DHL has worked hard to develop an orientation towards the level of quality the industry demands, Orfanos says, and maintains the capacity to shift and adjust its business according to customer needs. “Over the years, we have developed a community of dedicated life science and healthcare professionals who are well-trained with a high degree of competency to be able to handle customer shipments,” Orfanos adds. “Our customized logistics products and solutions, across the entire DHL product portfolio, along with our network of competence centers, GDP and GMP storage facilities, cross docks, clinical depots and, of course, our people are what differentiate us.”

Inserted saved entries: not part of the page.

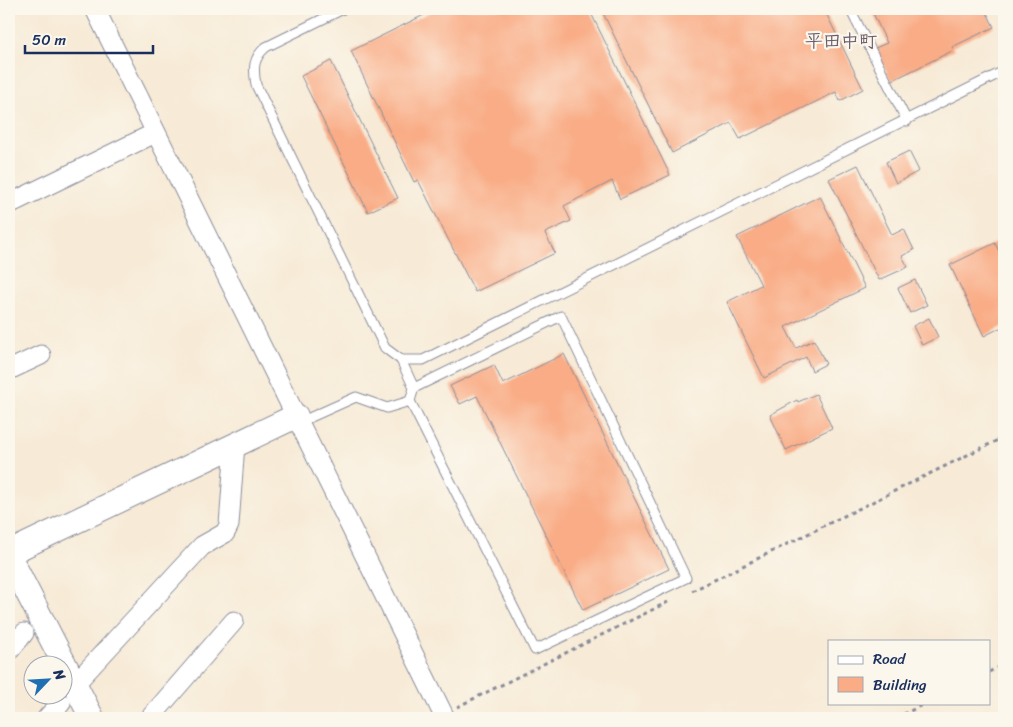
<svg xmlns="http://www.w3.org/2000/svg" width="1013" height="727" font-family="Sriracha,'Klee One',sans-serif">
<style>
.building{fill:#f9ac85}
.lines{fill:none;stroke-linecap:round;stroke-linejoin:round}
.service-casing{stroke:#898c9a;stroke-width:11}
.minor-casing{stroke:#898c9a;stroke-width:21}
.tertiary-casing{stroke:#898c9a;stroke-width:26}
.path{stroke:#898c9a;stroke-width:3;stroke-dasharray:4 4;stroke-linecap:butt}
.service{stroke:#fff;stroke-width:9}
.minor{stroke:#fff;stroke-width:19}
.tertiary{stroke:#fff;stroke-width:24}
.labels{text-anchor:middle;stroke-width:4.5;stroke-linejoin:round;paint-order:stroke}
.quarter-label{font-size:18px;font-weight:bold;fill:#695b6c;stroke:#fbf7ec}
</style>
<rect width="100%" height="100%" fill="#fbf7ec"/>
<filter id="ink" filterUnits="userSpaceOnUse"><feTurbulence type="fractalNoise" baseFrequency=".02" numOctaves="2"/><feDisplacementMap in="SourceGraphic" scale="10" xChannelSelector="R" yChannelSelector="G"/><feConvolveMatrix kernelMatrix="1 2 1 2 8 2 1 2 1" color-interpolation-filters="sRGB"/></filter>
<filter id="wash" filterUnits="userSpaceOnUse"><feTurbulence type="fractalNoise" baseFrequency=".0096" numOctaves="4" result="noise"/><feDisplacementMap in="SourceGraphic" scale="20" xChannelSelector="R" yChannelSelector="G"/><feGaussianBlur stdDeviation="1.12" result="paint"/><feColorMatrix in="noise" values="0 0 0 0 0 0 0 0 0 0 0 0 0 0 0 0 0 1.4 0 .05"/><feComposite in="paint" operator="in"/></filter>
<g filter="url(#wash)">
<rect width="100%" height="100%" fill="#f7ead6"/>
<g id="blocks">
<g class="building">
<path d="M436 9H589L670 175 620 199 612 181 564 206 571 221 545 233 555 253 475 292 418 180 414 182 351 51Z"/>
<path d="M601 9H824L863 89 840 101 836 92 740 139 731 123 672 153Z"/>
<path d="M871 9H996L987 13 994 27 952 47 954 50 891 81 875 48 887 43Z"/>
<path d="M331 61 398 198 368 212 301 76Z"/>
<path d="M909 151 919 171 896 183 886 162Z"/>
<path d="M858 165 892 235 904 229 914 250 902 256 908 267 879 280 829 179Z"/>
<path d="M820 196 865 288 785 327 796 348 814 340 826 364 812 371 806 357 764 378 727 302 761 285 737 237Z"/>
<path d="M995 243 1004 262V326L984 336 950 265Z"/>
<path d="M915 280 927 305 910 313 898 288Z"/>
<path d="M929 318 938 337 922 345 913 326Z"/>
<path d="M564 354 669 569 583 610 477 396 460 404 450 386 494 365 503 384Z"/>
<path d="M816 394 832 428 786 450 770 415 797 400 798 402Z"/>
</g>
</g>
</g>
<g filter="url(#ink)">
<use href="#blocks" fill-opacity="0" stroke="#898c9a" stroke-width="1"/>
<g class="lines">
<defs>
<g id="service">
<path d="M343 9 266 47C253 58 253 68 256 85L385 348 401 360H423L1004 71"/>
<path d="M850 9 907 121"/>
<path d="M401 360 414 388 410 401 535 650 686 578 561 316 414 388"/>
<path d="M300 422 356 397 387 408 410 401"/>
</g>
<g id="minor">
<path d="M95 9 445 718"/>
<path d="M9 204 155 133"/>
<path d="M9 370 41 355"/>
<path d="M9 651 24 633"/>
<path d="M74 685 202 546 225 533 229 525 235 444"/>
<path d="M47 718 61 703"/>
<path d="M150 718 234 621"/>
</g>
<g id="tertiary">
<path d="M9 553 296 416"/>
<path d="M9 556 92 718"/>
</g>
</defs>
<use href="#service" class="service-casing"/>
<use href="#minor" class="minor-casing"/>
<use href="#tertiary" class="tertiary-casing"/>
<g class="path">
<path d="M692 591 1004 437"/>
<path d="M989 672 1004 664"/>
<path d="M457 707 668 602"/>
<path d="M896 718 926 703"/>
</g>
<use href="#service" class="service"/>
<use href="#minor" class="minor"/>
<use href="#tertiary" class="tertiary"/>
</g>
</g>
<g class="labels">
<g class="quarter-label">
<text x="841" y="47">平田中町</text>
</g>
</g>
<rect width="1013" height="727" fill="none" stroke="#fbf7ec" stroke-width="30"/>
<rect x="828" y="640" width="162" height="65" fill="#fbf7ec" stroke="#a1a7b3"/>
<rect x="838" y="656" width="25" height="8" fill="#ffffff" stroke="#a1a7b3"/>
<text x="873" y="664" font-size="15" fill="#1b2f5e">Road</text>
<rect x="838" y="677" width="25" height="15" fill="#f9ac85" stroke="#a1a7b3"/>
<text x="873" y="690" font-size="15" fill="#1b2f5e">Building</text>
<g transform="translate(48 680) rotate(65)"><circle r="24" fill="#fbf7ec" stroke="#a1a7b3"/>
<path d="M0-4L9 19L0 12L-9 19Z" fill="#1f6fb2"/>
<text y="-8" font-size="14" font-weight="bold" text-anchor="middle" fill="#1b2f5e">N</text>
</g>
<path d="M25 45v8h128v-8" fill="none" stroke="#1b2f5e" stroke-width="2.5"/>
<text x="32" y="45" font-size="15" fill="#1b2f5e" stroke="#fbf7ec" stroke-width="4" paint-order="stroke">50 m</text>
</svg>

FedEx Custom Critical quality systems are applied to validated transport solutions and supported by dedicated teams of experts specifically designed to assist pharmaceutical shippers with their GDP needs worldwide. The FedEx family of companies provides an array of high-quality transport solutions in its custodial network, or as an individual shipment transaction to meet special needs. “We specialize in ground and air transport, or the appropriate blend of both to meet the critical needs of each individual shipment in the most effective, safest and economical way,” Kussow says.

The combination of technology, breadth of services and global network position UPS to meet the unique needs of the pharma market. “What also truly differentiates UPS in this space is the value, control and visibility gained with the full scope of offerings, such as a network of more than 30 dedicated healthcare facilities globally, regulatory compliance expertise, distribution and post-sales expertise, order-to-cash services, package and heavy freight transportation, and brokerage,” Hook says. “All of which is backed by our technology solutions.”

Geodis Wilson focuses on developing tailored supply chain solutions as it faces opportunities. “We focus on control tower solutions whereby a dedicated team of people are ‘hooked up’ on the management of the distribution,” Svantesson says. “We would run this on three levels: strategic, tactical and operational. The control tower is linked with other regions, depending on the markets nominated.” The firm offers warehousing in the Charlotte and Chicago areas, and oversees investments in four strategic locations for export/import purposes that fit the US pharma market.

3PLs contacted by Pharmaceutical Commerce concur they are best positioned to help life science and healthcare customers navigate the challenges of doing business in emerging markets, given their global footprint and years of experience working in these locations. “By only having to concentrate on the supply chain aspect, 3PL companies are able to benchmark ‘best practices’ across multiple clients in multiple geographies,” Beeny says. “By outsourcing their logistics needs, pharma companies can select a 3PL provider, and expect that their product is in safe hands.”